Fig. 2: Performance analysis of ALIF and DEXAT neurons.
figure 2

a Performance of LSNN on STORE-RECALL task with ALIF neurons and τa varied for different working memory requirements. Performance of LSNN on STORE-RECALL task with DEXAT neurons and (b) τa1 fixed at 30 ms and τa2 varied for different working memory requirements (c) τa2 fixed at 600 ms and τa1 varied for different working memory requirements (d) τa1 = 30 ms, τa2 = 600 ms and ratio β2/β1 varied for different working memory requirements (Shorter and yellower bars denote faster convergence and lower decision error, taller, and redder bars denote non-convergence and higher decision error). e Radar plot showing design space for tuning parameters in DEXAT model for obtaining best performance (For optimum performance, the region formed by the three set of points should lie within the shaded region).

We discuss the reasons for better performance of proposed DEXAT model in Supplementary Note 1 and Supplementary Note 2. Presence of two time constants (i.e., a fast decaying exponential followed by a slow decaying exponential) in the adaptive threshold of neuron enables the network to fine tune weights during training thus achieving higher accuracy. Further, proposed DEXAT model provides a neuron spike-activity dependent (spike frequency) weight update mechanism. This enhances learning of individual neurons and results in faster network convergence.

Hardware implementation

Emerging nonvolatile memory (NVM) devices have been used to realize multiple synaptic and neuronal functions. Most neuromorphic NVM implementations in literature primarily rely on conductance modulation of the devices. For instance, analog multilevel cell (MLC) characteristics are exploited for realizing synaptic weight update characteristics like Long Term Potentiation (LTP) and Long Term Depression (LTD) by increasing or decreasing the device conductance respectively. For efficient hardware realization of the proposed DEXAT neuron, multiple nonlinear/analog functions need to be harnessed. In particular: (i) we need a circuit–device property that can help realize the double exponential with varying time constants, during the decaying phase of the threshold and (ii) another property that helps to increase (adapt) the peak threshold value after each consecutive firing event. We propose to extract both of these analog properties from the circuit–device interactions of OxRAM devices in the following manner:

  • Asymmetric conductance change: Non-filamentary OxRAM devices in which resistance change is determined by modulation of the interfacial Schottky/tunneling barrier by the electron trapping/detrapping or ion migration have potential for MLC characteristics26. Pulse characterization of these devices used as synapses show asymmetric relative conductance change between two or more consecutive LTP/LTD pulses27,28,29,30,31,32,33. Such relative conductance change nonlinearity may be attributed to the inherent diffusion/drift dynamics of the ions/vacancies involved in switching32. In such devices after reaching the peak LTP state, abrupt or very high conductance drop on application of the first (or initial few) RESET pulse(s) has been commonly observed. The relative change in conductance on application of subsequent RESET pulses (i.e., after the first few) is more gradual and tends to saturate.
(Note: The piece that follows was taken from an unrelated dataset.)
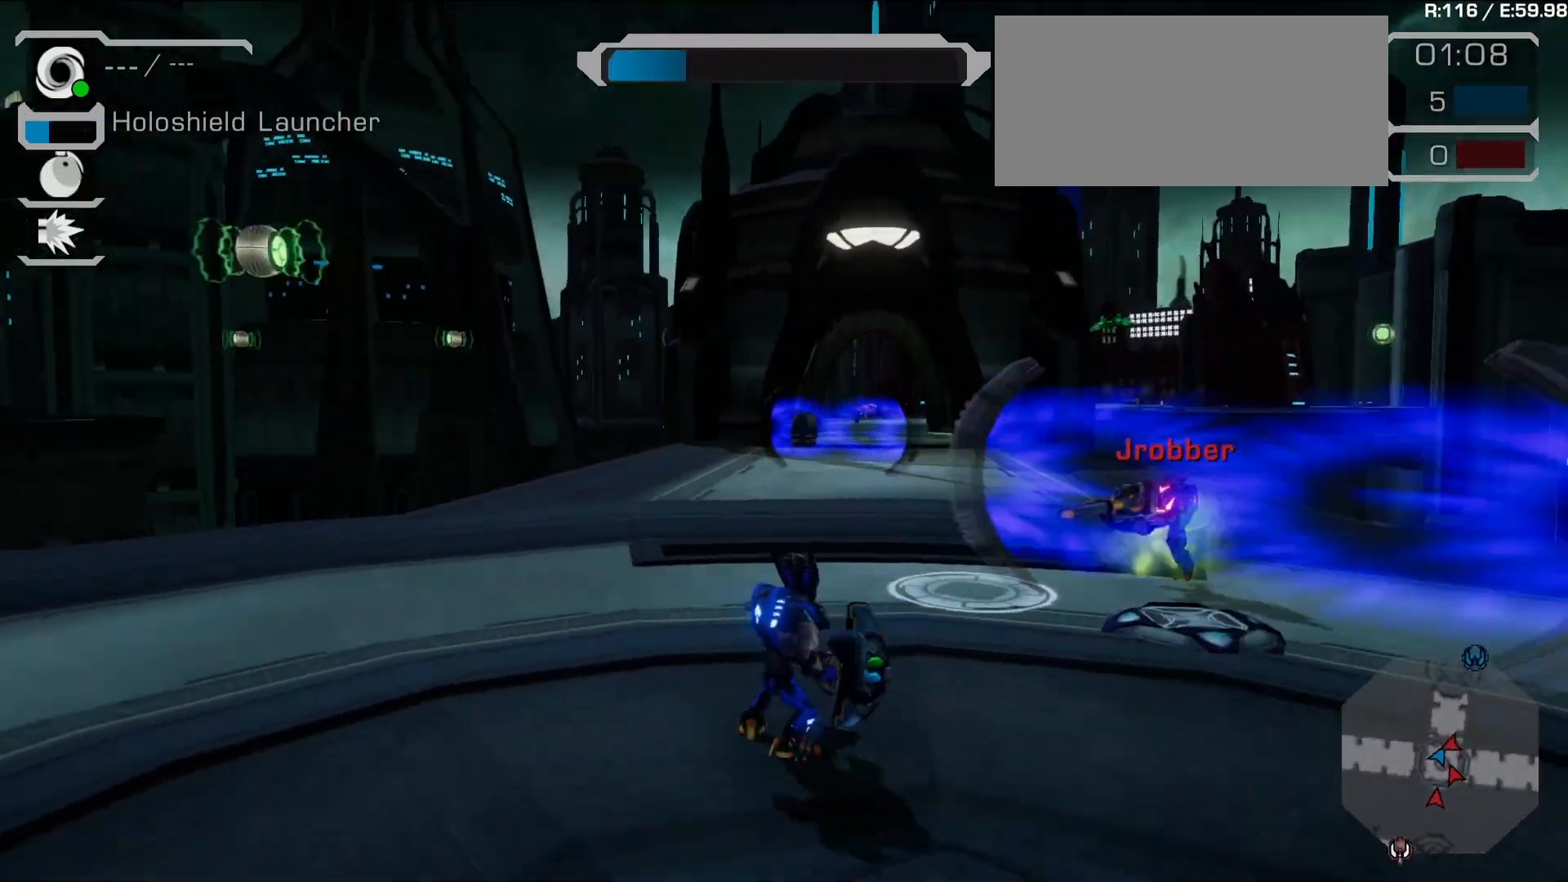
{"dt_ms": 500, "buttons": [], "left_stick": "right", "right_stick": "down", "events": [[133, "L1", "down"], [200, "R1", "down"], [317, "L1", "up"], [483, "R1", "up"], [483, "right_stick", "down"]]}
This nonlinear behavior is considered undesirable while emulating ideal linear synaptic characteristics, and efforts have been made to overcome the nonlinearity through use of complex pulse schemes34. However, we exploit this undesirable combination of initial abrupt conductance jump followed by subsequent gradual conductance jumps, to realize the dual time constants (i.e., faster and slower decaying exponential respectively) in our proposed DEXAT neuron model.

  • Coupling of OxRAM initial resistance state with programmed resistance state: We exploit the coupled nature of initial and final programmed states of OxRAM to realize the adaptive behavior of the threshold with consecutive firing events. The programmed conductance state of an OxRAM device would depend on two factors: (i) the programming condition used (i.e., pulse–voltage, duration) and (ii) the initial conductance state prior to application of programming pulse. In proposed DEXAT hardware realization the programming SET pulse on each firing event is identical, however the initial high resistance state (HRS) prior to the application of the SET pulse is variable. Our programming methodology (detailed in next section) ensures that the initial HRS is a function of the time between two consecutive firing events. If the time between consecutive firing events is less the RESET pulse is shorter and thus the corresponding initial HRS is weak. Similarly, if the time between two consecutive firing events is larger the devices ends up in a stronger HRS state owing to the application of a longer RESET pulse. Based on the desired biological adaptation of firing threshold, if two consecutive firing events occur within a short time duration the subsequent firing threshold of the neuron must increase and should make the second firing event harder to achieve. This same effect is emulated in our implementation as when HRS is weaker the SET pulse leads the OxRAM device in a higher conductance state compared to the case when the HRS state was stronger. Using this phenomena and the proposed programming methodology we are able to ensure progressively increasing firing threshold after every spike event without modifying the intermediate SET condition (see below).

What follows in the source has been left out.